MATERIAL PROVIDED ->

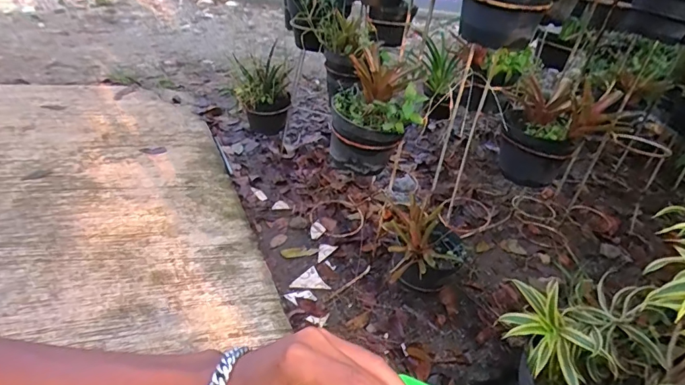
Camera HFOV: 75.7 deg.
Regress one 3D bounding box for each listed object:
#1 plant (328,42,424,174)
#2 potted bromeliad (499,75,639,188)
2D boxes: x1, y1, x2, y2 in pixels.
[{"bbox_3d":[0.057,-0.135,0.774,0.145,0.190,0.134,8,30,0],"label":"plant"},{"bbox_3d":[0.375,-0.103,0.793,0.180,0.185,0.121,23,33,24],"label":"potted bromeliad"}]

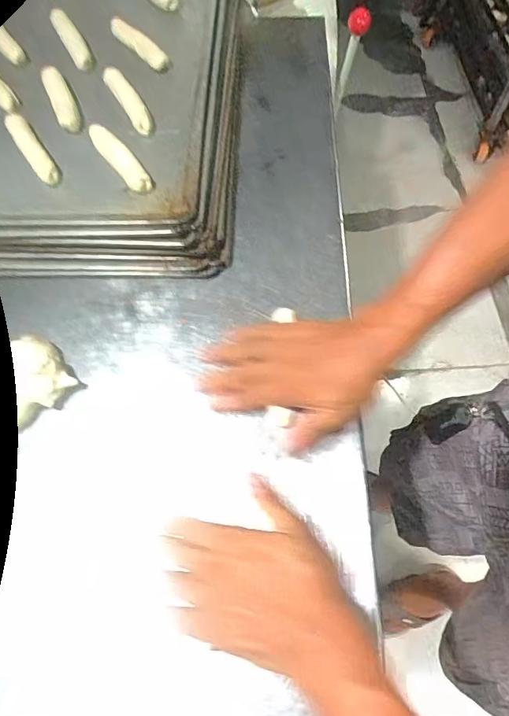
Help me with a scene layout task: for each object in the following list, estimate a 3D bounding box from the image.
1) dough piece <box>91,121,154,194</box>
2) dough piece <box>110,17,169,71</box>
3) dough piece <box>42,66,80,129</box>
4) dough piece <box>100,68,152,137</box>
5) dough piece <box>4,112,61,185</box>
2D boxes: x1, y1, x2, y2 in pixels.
[{"bbox_3d":[-0.136,-0.204,0.462,0.022,0.014,0.102,-35,69,-15],"label":"dough piece"},{"bbox_3d":[-0.140,-0.376,0.541,0.019,0.016,0.099,-41,71,-17],"label":"dough piece"},{"bbox_3d":[-0.214,-0.288,0.503,0.023,0.018,0.093,-22,66,-10],"label":"dough piece"},{"bbox_3d":[-0.138,-0.284,0.498,0.021,0.018,0.104,-30,68,-13],"label":"dough piece"},{"bbox_3d":[-0.231,-0.218,0.470,0.022,0.014,0.105,-30,68,-13],"label":"dough piece"}]

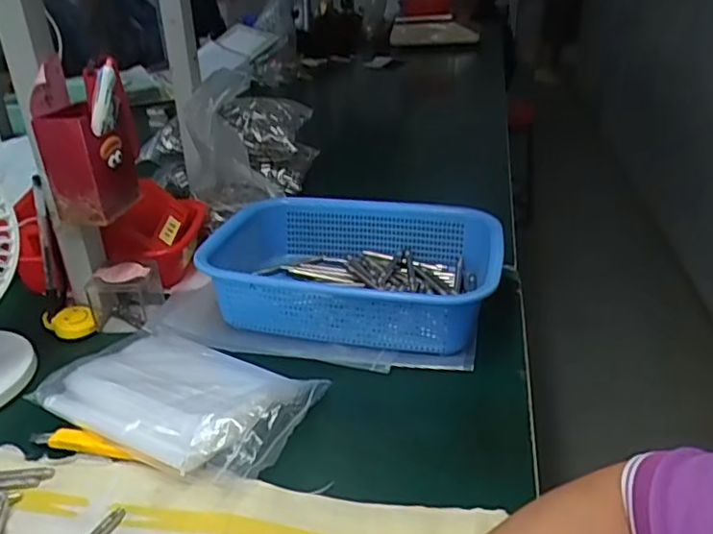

WHAT YOU SHOULD DO -> The answer must consist only of the lines from the beginning of the entries above through the line that holds "#2 potted bromeliad (499,75,639,188)", reproduced exactly and without pictures.

EXPECTED ANSWER ->
Camera HFOV: 75.7 deg.
Regress one 3D bounding box for each listed object:
#1 plant (328,42,424,174)
#2 potted bromeliad (499,75,639,188)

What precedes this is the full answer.